# Are We Nuts



## Collinsfam_WY (Nov 9, 2006)

We are probably nuts for even considering this but I know that a few folks on Outbackers have done something similar to this before (AZThroop) and wanted to get your feedback on something.

DW and I have been considering a larger home. Well not necessarily much larger but one that has another room in it because well...in particular we recently found out that #3 is on the way!!!














We are super excited about that, needless to say! God willing, we will have another Texas Outbacker around this Thanksgiving!!! Also we have had two close encounters with Tornados in 4 years now including some damage about 4 years ago and most recently, last Thursday (the new SuperDuty has oh..300 or so hail dents in it now). A basement sounds like a pretty good idea to us. In addition, our current home has an energy rating similar to a Baghdad government building after a good dose of GW's shock and awe. Not so good.

Our water here is not great either. We don't drink it. The hardness is "off the charts" - literally. The US Dept. of the Interior has a water hardness scale that goes like this:

Soft: 0 - 1
Slightly hard: 1 - 3.5
Moderately hard: 3.5 - 7.0
Hard: 7.0 - 10.5
Very Hard: 10.5 & over

Our last water test about 6 weeks ago scored 48.
















My oldest daughter has skin problems related to the hardness and it curdling soap and it getting in her skin. DW has started making our own laundry soap because store bought stuff doesn't work well. I would just put in a softener but our genius builder buried our dadgum pressure tank about 45' from the house - about 6' under ground. Needless to say, estimates to install a softener are sky high. Ever hear of putting muriatic acid in your dishwasher? We hadn't either until the hard water destroyed our 2 previous ones. We now use lemi-shine instead...with just a bit of detergent. When I water my grass, it looks whitish. When the farmers pump the ground water really hard for the cotton, it kinda smells like rotten eggs are coming out of our faucets for a while. There are many other reasons other than our well water and a strainer for an R-rating, but on to my question.

My DW had a thought. If we build a new house, we are going to put up a metal building anyway and put the Outback and our project car into it. The new building will be big enough to accommodate a 5'er. She suggested that we go ahead and get the land and put up the metal building then just stick a 5'er in there and basically, just move all of our stuff out into the building. We'd get a well (different area this time) and septic and hook the 5'er up. We would then sell our existing home and when it does go, we could then start on the new house. We would have the metal building insulated by a company here that does spray foam insulation and on metal buildings, they use a soy based product that is a vapor, air and water barrier too. It also has a rather minimal R-value to it - 7. She thought we might just live in the 5'er and have some furniture out in the building space until the new house was done. We'd put an evaporative cooler in the building and have a couple windows and a walk door put in as an addition to the roll up door for the 5'er. There are also some financial advantages to doing it this way too which are appealing. It kinda seems like one of those "RV home base" deals now that I think about it.
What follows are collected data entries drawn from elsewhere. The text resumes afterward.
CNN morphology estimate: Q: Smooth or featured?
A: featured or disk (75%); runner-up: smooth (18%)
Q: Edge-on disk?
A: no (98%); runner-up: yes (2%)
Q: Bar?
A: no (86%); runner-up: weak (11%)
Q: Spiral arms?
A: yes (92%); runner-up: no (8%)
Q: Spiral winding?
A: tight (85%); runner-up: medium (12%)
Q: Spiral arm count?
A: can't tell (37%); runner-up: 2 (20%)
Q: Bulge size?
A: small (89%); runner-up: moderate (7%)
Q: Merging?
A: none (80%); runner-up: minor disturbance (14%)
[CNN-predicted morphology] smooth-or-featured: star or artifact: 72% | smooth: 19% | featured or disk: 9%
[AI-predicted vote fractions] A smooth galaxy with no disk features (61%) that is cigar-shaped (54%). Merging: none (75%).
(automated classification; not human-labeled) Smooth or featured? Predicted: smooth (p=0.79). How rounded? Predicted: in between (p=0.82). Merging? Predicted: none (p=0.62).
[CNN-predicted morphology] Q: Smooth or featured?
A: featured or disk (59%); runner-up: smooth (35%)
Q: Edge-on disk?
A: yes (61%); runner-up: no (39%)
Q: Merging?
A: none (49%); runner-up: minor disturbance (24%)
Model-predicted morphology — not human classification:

So now the question...are we nuts for even considering this? Has anyone done this or anything similar to it? Will we never want to go anywhere in the 5'er again after we get into the new house?









Sure do appreciate any input you can provide.

Thanks!!!

-CC and MC


----------



## MJRey (Jan 21, 2005)

I've seen quite a few people live in their RVs on their lot while they were building a new house. There's a variety of reasons and the last person I know that did it stayed in their motorhome for about 4 months while their house was finished. They did it partly to save money and to keep people from stealing stuff from the jobsite. They had some material and tools taken and decided that they needed to be there more often to stop stuff from disappearing.


----------



## CamperAndy (Aug 26, 2004)

collinsfam_tx said:


> When the farmers pump the ground water really hard for the cotton, it kinda smells like rotten eggs are coming out of our faucets for a while.
> -CC and MC


I work with the oil and gas business guys in Denver City and Seminole on a regular basis and the rotten egg smell is H2S. Not a very healthy thing to have. What city are you in and are you changing cities when you move?
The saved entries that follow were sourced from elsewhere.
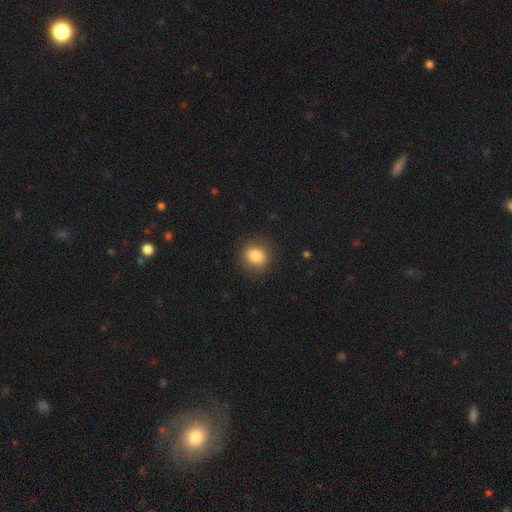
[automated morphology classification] Overall: smooth (83%). How rounded: round (72%). Merging: none (86%).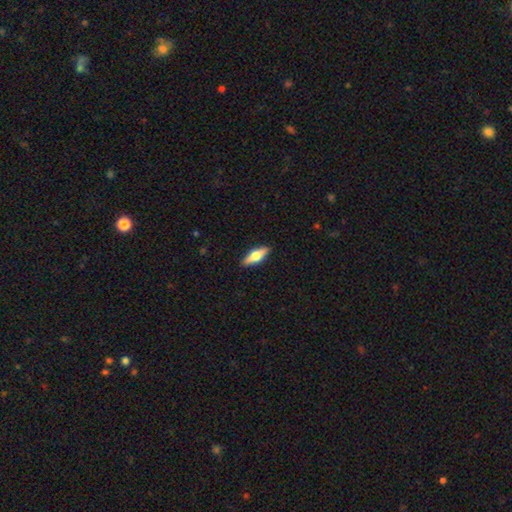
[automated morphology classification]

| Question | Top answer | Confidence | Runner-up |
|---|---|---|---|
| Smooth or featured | smooth | 47% | tied: featured or disk (47%) |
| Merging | none | 90% | minor disturbance (8%) |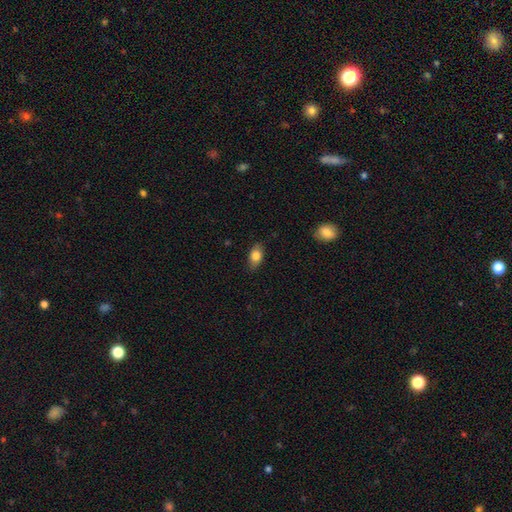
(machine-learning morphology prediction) Smooth or featured? smooth (81%)
How rounded? in between (87%)
Merging? none (83%)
Also the 5er home base idea is a good one and it would as long as it is the bosses idea you should be fine.


----------



## TurkeyBranch (Mar 12, 2009)

We lived in a 24' TT while we rebuilt our house after a fire back in 1992. The water and septic were already there from the house, but ended up staying in it for about 3 1/2 months. It was really tight, we got on each others nerves a lot. My advice would be to do it in the spring/summer time. At least you can get the kids outside and let them play more.
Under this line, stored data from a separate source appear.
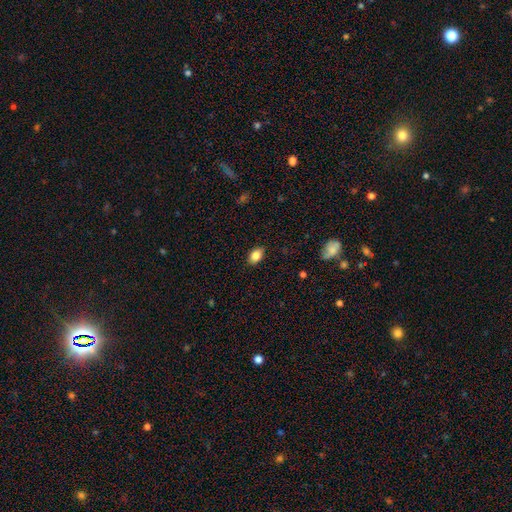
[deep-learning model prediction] smooth-or-featured: smooth: 86% | star or artifact: 8% | featured or disk: 6%
  how-rounded: in between: 86% | round: 13% | cigar-shaped: 2%
  merging: none: 86% | minor disturbance: 10% | major disturbance: 2% | merger: 1%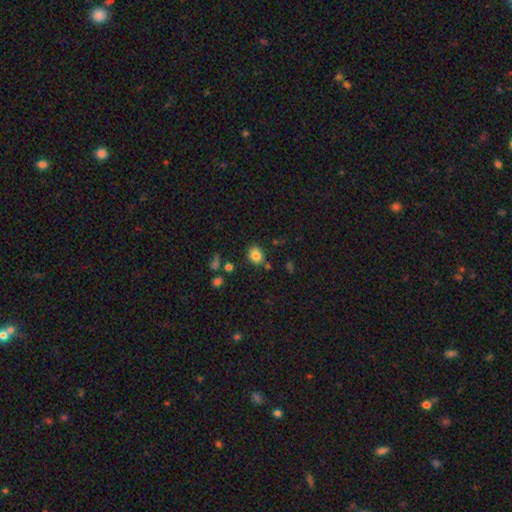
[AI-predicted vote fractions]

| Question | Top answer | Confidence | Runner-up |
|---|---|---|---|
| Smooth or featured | smooth | 81% | star or artifact (11%) |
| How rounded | in between | 54% | round (45%) |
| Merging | none | 76% | minor disturbance (14%) |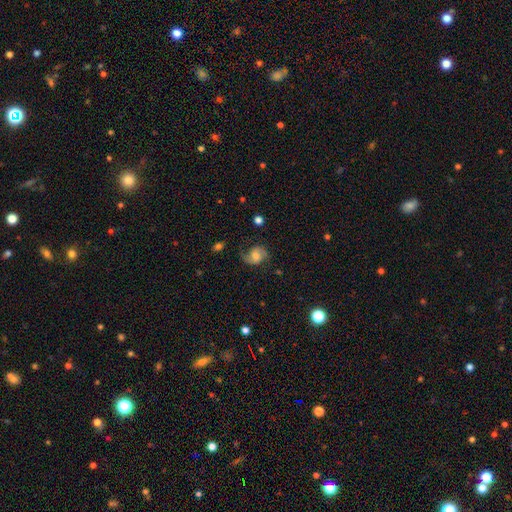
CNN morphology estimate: This is likely a featured or disk galaxy (69%). It is clearly not viewed edge-on (98%). Bar: possibly no (51%). Spiral arm pattern: clearly yes (93%). Spiral arm count: clearly 2 (87%). Spiral winding: marginally medium (44%). Central bulge: possibly moderate (46%). Merging: likely none (68%).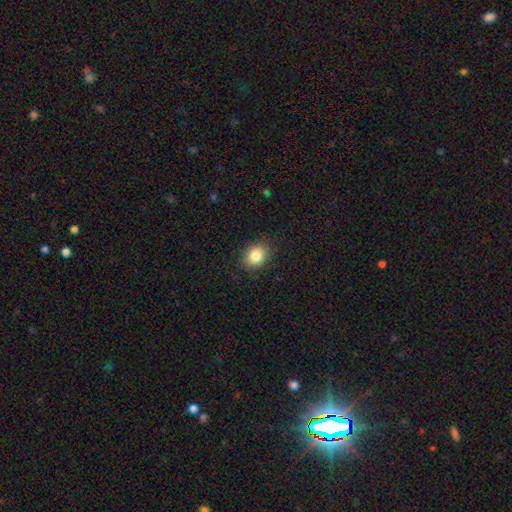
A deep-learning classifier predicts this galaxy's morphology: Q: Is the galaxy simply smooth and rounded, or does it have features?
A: smooth — 84%.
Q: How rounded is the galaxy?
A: in between — 55%.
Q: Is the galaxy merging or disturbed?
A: none — 87%.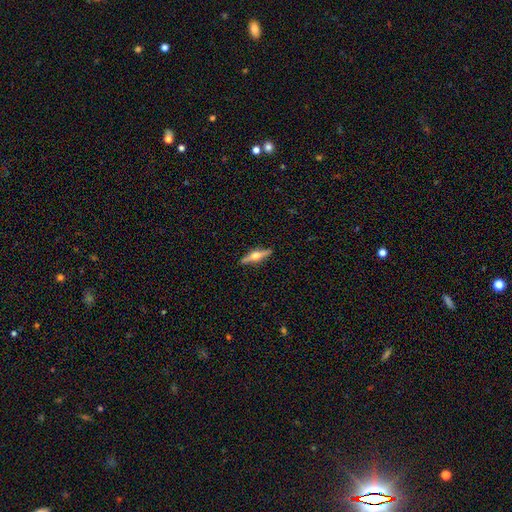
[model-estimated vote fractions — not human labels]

It did save us money, plus I built the house myself so it allowed me to be around the family more while I was working on our place.

Good luck with it.


----------



## fourwalls (Sep 21, 2007)

You want to talk about close quarters. We lived in a truck camper for 3 months. while we did a complete remodel of our old farm house. The only thing we had was a bathroom in the house. We made the best of it and have only fond memories of it. That was in 1972 and I was on crutches also. made it interesting to get in to the camper. We did not have AC but I cant remember thinking it was bad at all. I do agree with the thought of doing it in the spring and summer so you can take advantage of the good weather. So when I think of living in a fiver I say go for it. and enjoy.


----------



## ember (Jan 17, 2008)

several of my family members have done this over the years, and Stacey and I are considering an almsot exact duplicate of your plan now. I say go for it!!


----------



## prevish gang (Mar 19, 2006)

Nevermind


----------



## Nathan (Jan 2, 2007)

A guy here at work did this a few years back. Put in the well and septic first so you can hook up the 5'er. His wife nearly went crazy with 3 little ones, but they did survive. The insulated building would definetly help!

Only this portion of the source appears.